= Beginning of Section =

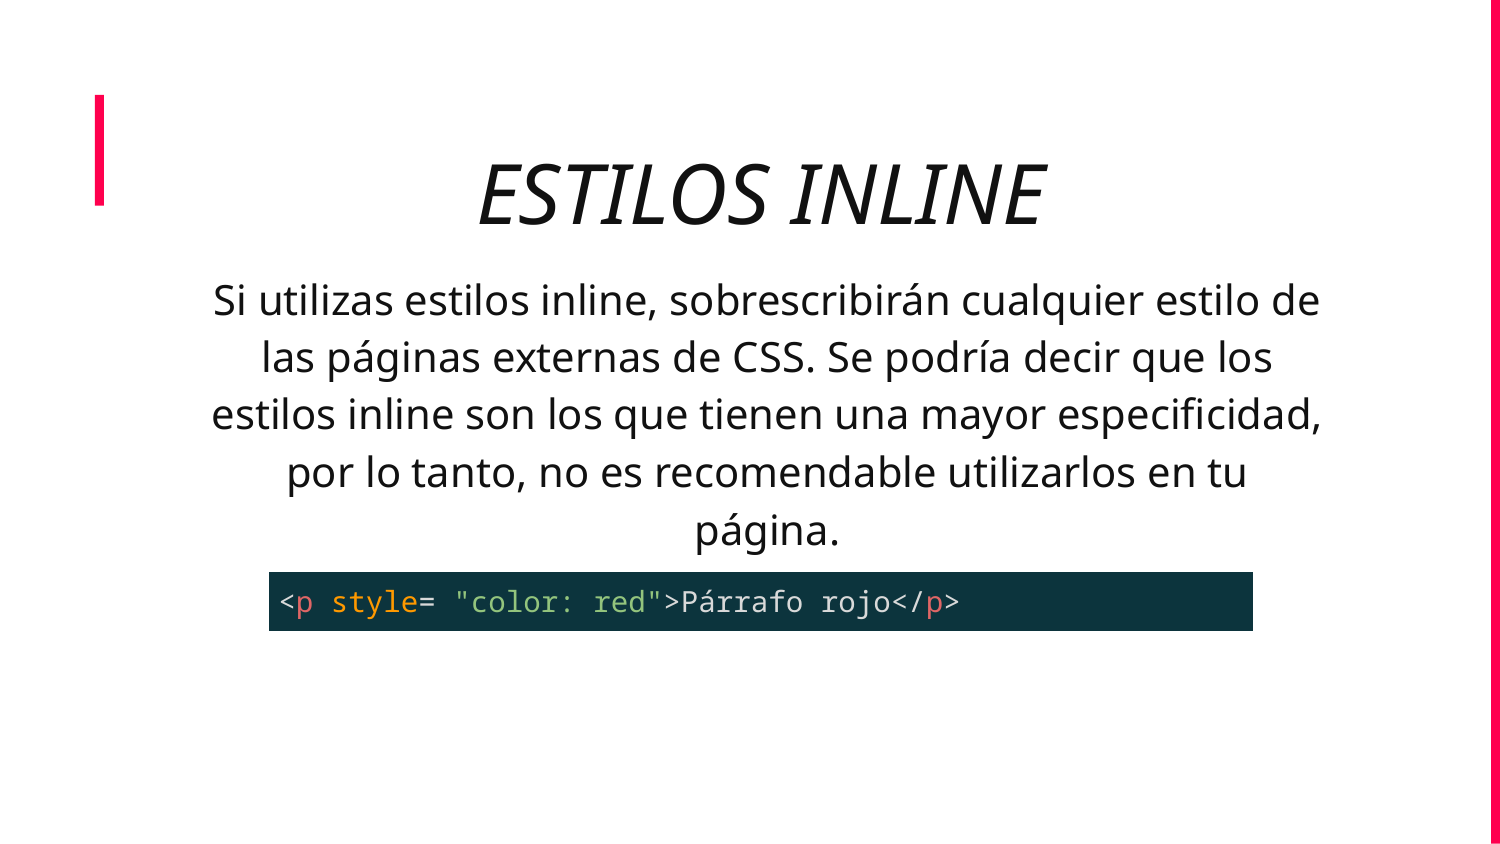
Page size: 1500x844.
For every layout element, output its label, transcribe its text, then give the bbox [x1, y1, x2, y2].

table_header <p style= "color: red">Párrafo rojo</p> [269, 572, 1253, 631]
text_box ESTILOS INLINE [195, 111, 1327, 305]
text_box Si utilizas estilos inline, sobrescribirán cualquier estilo de las páginas externas de CSS. Se podría decir que los estilos inline son los que tienen una mayor especificidad, por lo tanto, no es recomendable utilizarlos en tu página. [196, 250, 1339, 493]
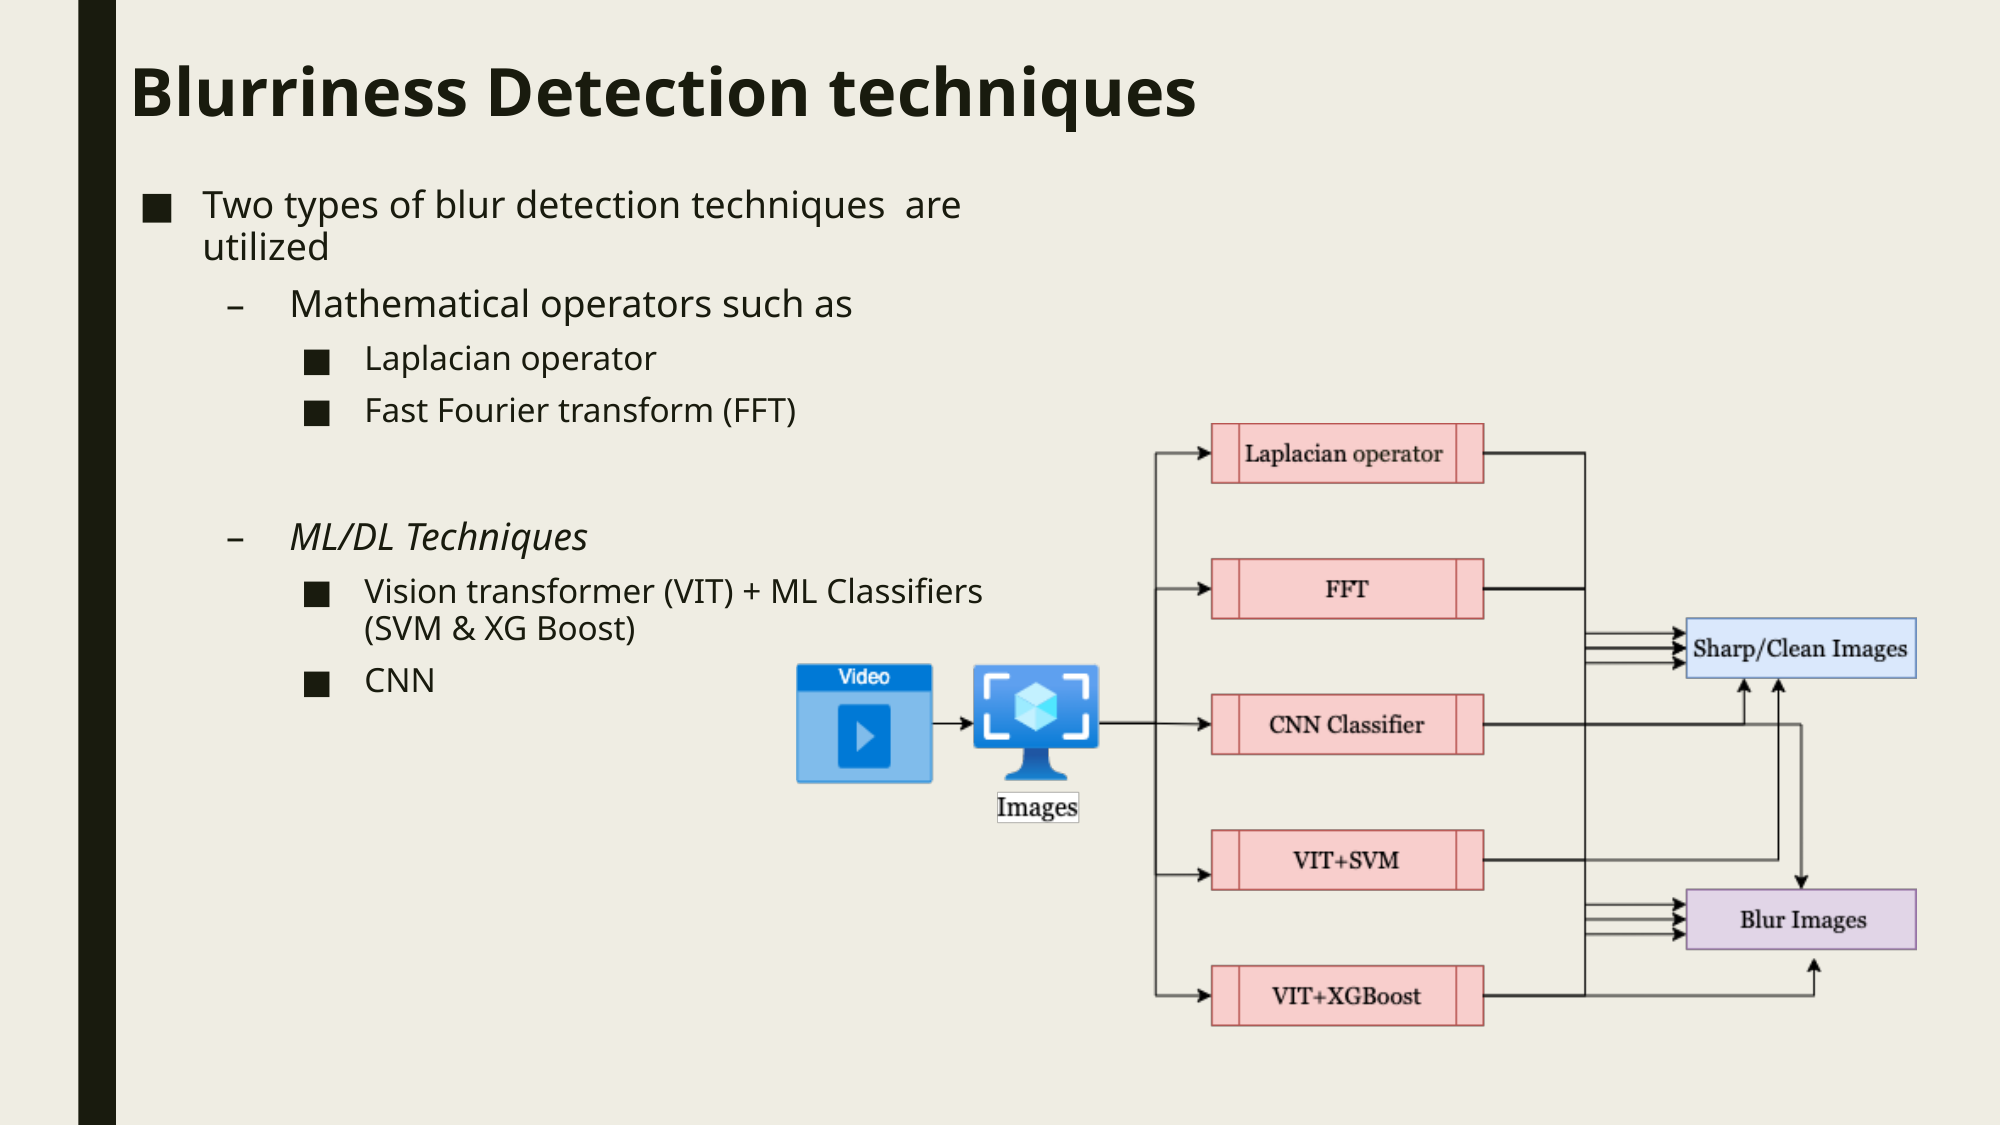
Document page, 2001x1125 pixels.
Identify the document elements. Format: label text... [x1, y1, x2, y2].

= End of Section =

About this exercise. Copy only this, please: the line with "For every layout" and every line after it through the end of the data, with no pictures.

Your response.
For every layout element, output its label, transcribe its text, then give the bbox [x1, y1, x2, y2].

table_header <p style= "color: red">Párrafo rojo</p> [269, 572, 1253, 631]
text_box ESTILOS INLINE [195, 111, 1327, 305]
text_box Si utilizas estilos inline, sobrescribirán cualquier estilo de las páginas externas de CSS. Se podría decir que los estilos inline son los que tienen una mayor especificidad, por lo tanto, no es recomendable utilizarlos en tu página. [196, 250, 1339, 493]
Document page, 2001x1125 pixels.
Identify the document elements. Format: label text... [x1, y1, x2, y2].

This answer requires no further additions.